The early settlers had escaped a mighty empire, England, just as the Israelites had escaped one in Egypt. To escape they had to cross a large body of water, the Atlantic, just as the Israelites had to cross the Red Sea. Once crossing the Atlantic, they reached the Promised Land, America, just as Israel reached the Promise Land, Canaan. Many settlers even referred to the Native American tribes as “the modern day Canaanites.”
This strange conglomeration of nationalism and theology wasn't quarantined to the American experience. It is quite prevalent in Machiavelli’s great political treatise The Prince. Machiavelli dedicates an entire chapter to Lorenzo De Medici, claiming that Lorenzo would unite Italy because: “A sea had parted for him.” “A pillar of fire had guided him.” And “Manna had fallen from the sky for him.” I.E. Lorenzo was God’s chosen leader and in turn, Italy was God’s chosen nation.
This should bring us to a pertinent question. How can we have advent eyes, how can we have kingdom vision, if we are theologically American, or theologically Italian? My father often says whilst preaching, we must remember Jesus can’t be Scandinavian. Well that is true, and he certainly can’t be from Jersey!

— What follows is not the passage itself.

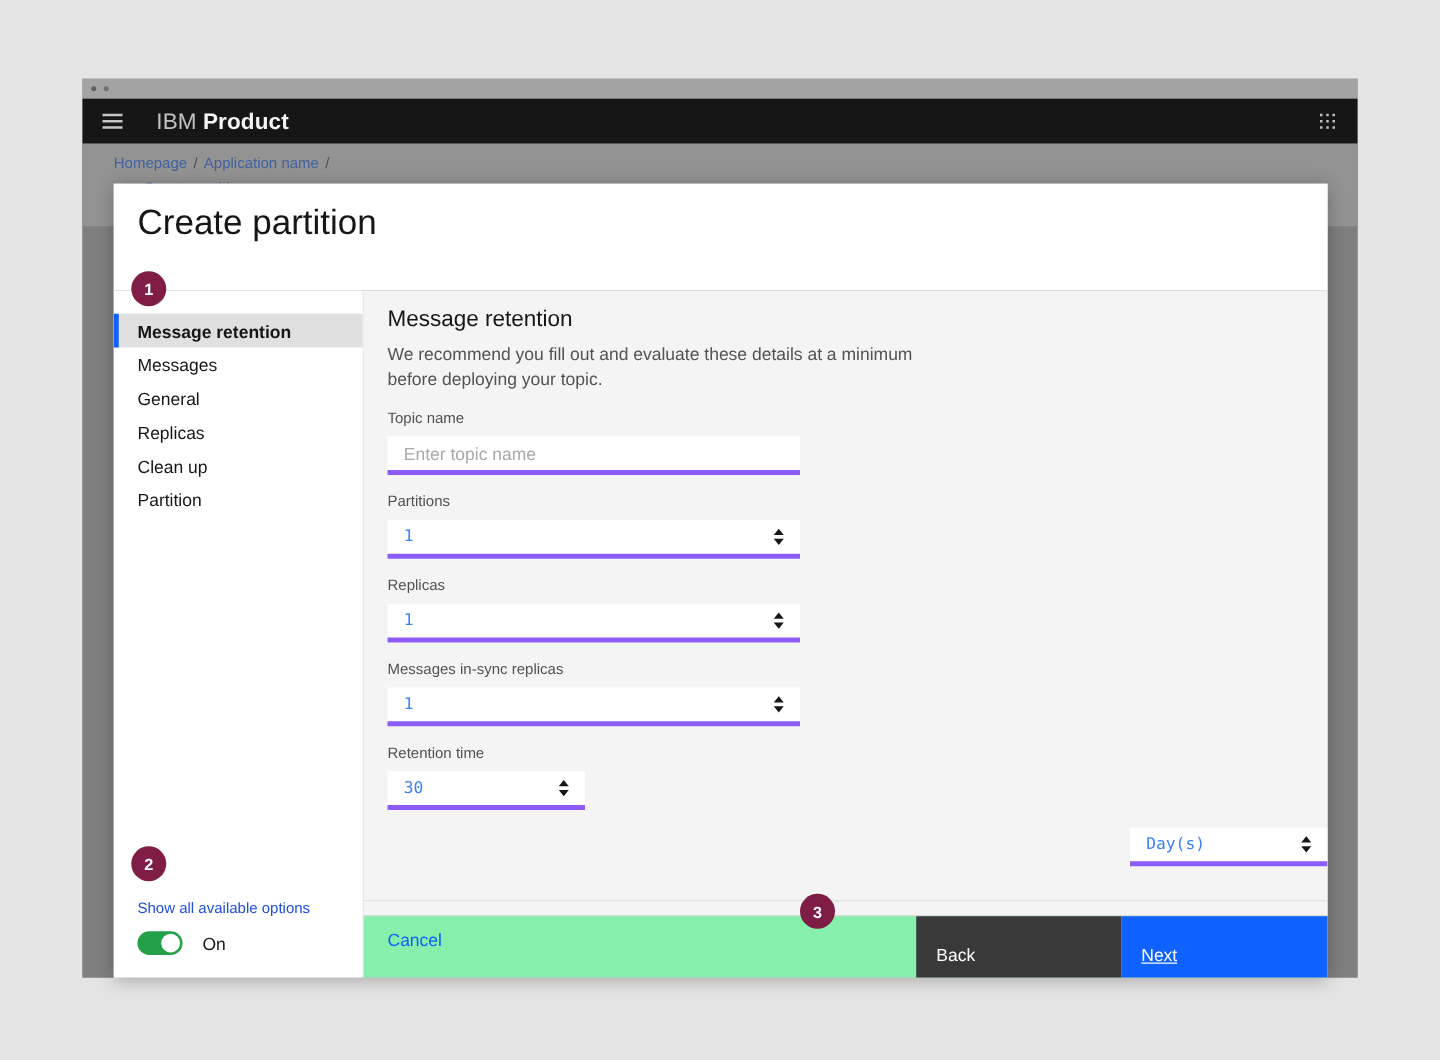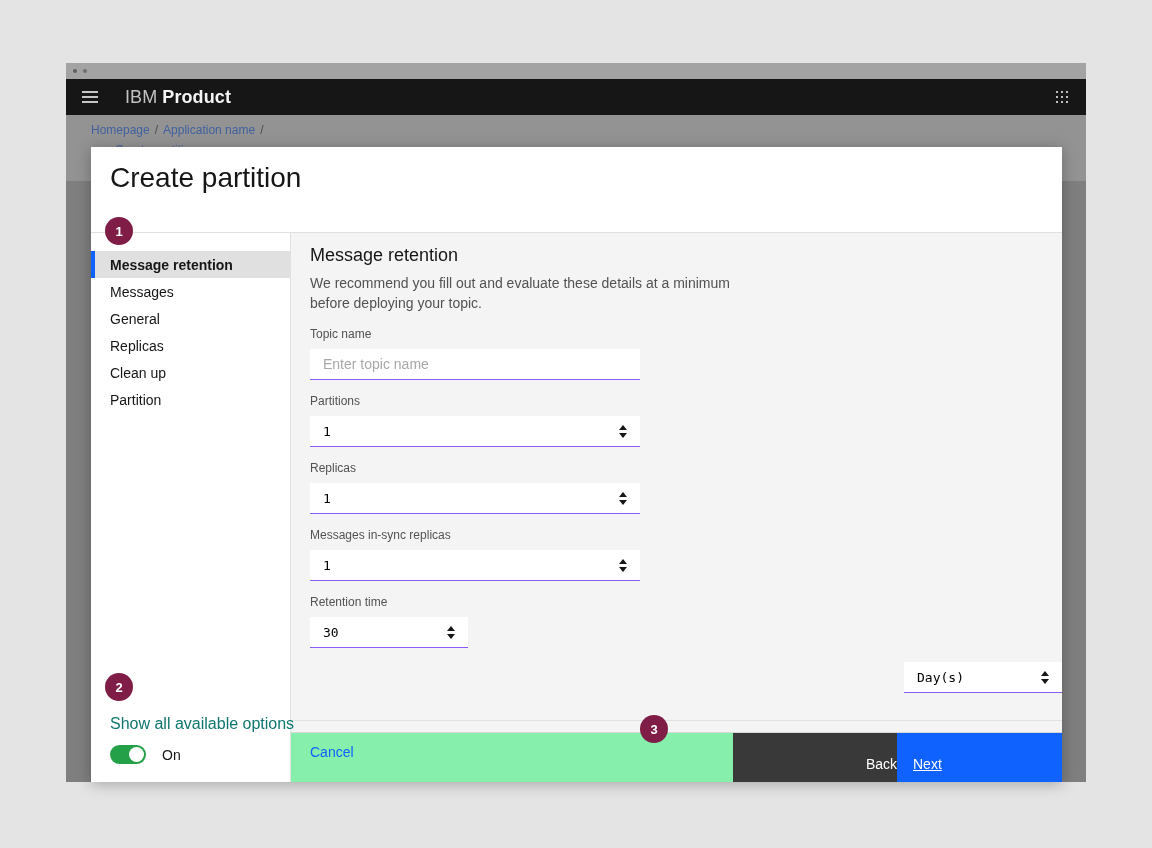"Enter topic name" .text-input, .num-input { border-bottom: 1px solid #8b5cf6 -> 4px solid #8b5cf6; color: #000000 -> #3b82f6 }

We need to cease asserting that the end is here because this terrible thing or that terrible thing has happened or is happening. 2 Peter 3 tells us that the Lord comes like a thief in the night! But, and this is a big preposition, but, with all that being said, we ARE in the last days. That is because since God took human form, since the incarnation, by the baptism of Christ, by the kingdom building of Christ, by his death and resurrection, Christ has brought about the beginning of the end!

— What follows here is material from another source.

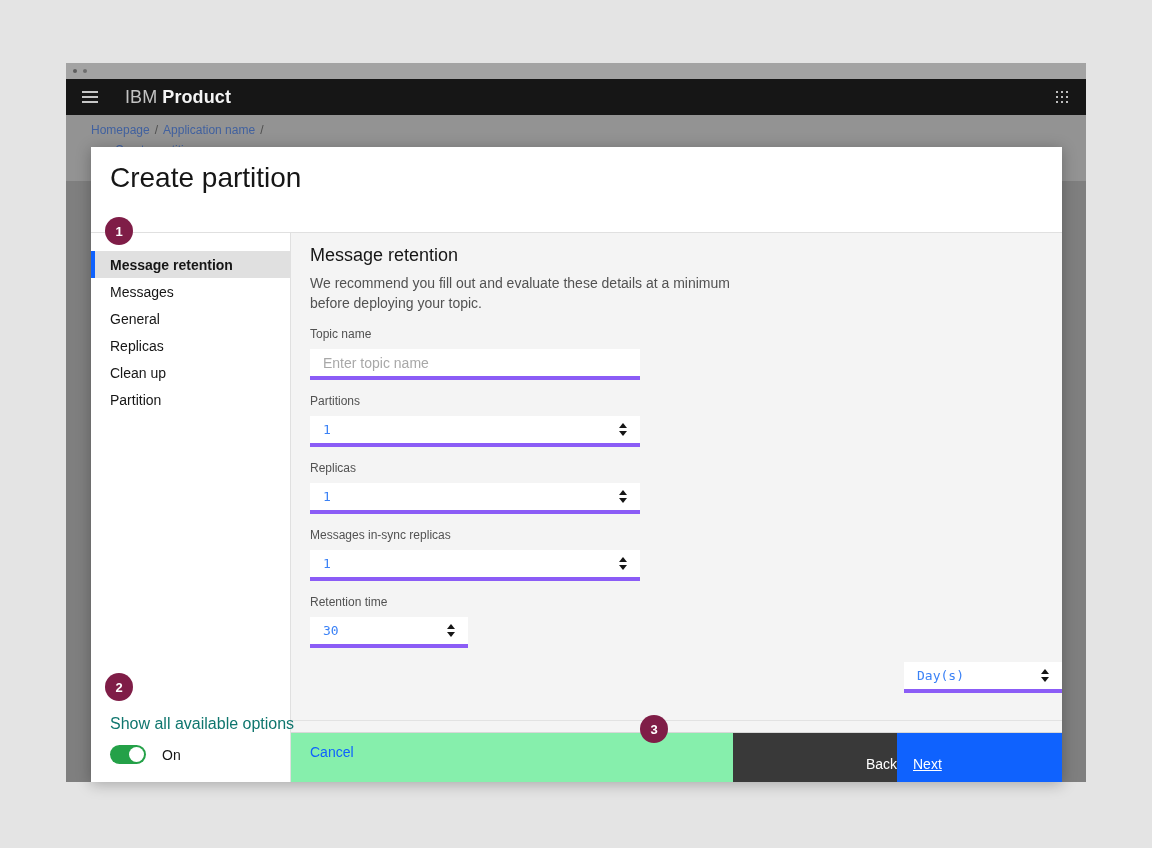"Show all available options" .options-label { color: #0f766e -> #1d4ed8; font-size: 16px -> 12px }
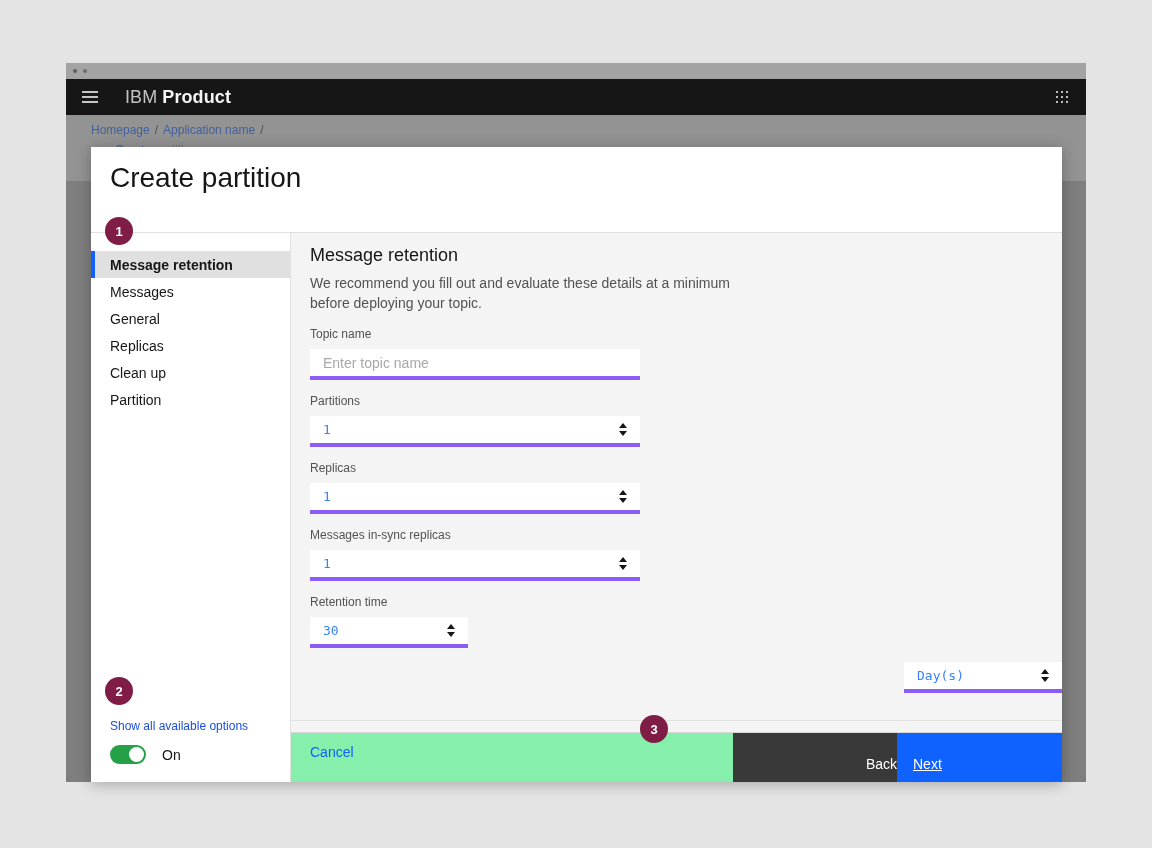"Back" .btn.back { text-align: right -> none }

The end of history began, when the author of history became man. We have seen the dawn’s early light. The bright morning rays of the sun are already piercing through the cold bleak winter’s night. The sun just hasn't fully risen yet. When it does, when the eternity of the kingdom of God meets us, many ages vanish away like a moment of time (Calvin).
Because remember, time isn't real. So, if we ascend to heaven in our thoughts and mind, if we have advent eyes time is neither long nor short and we can say with certainty that we are in the last days.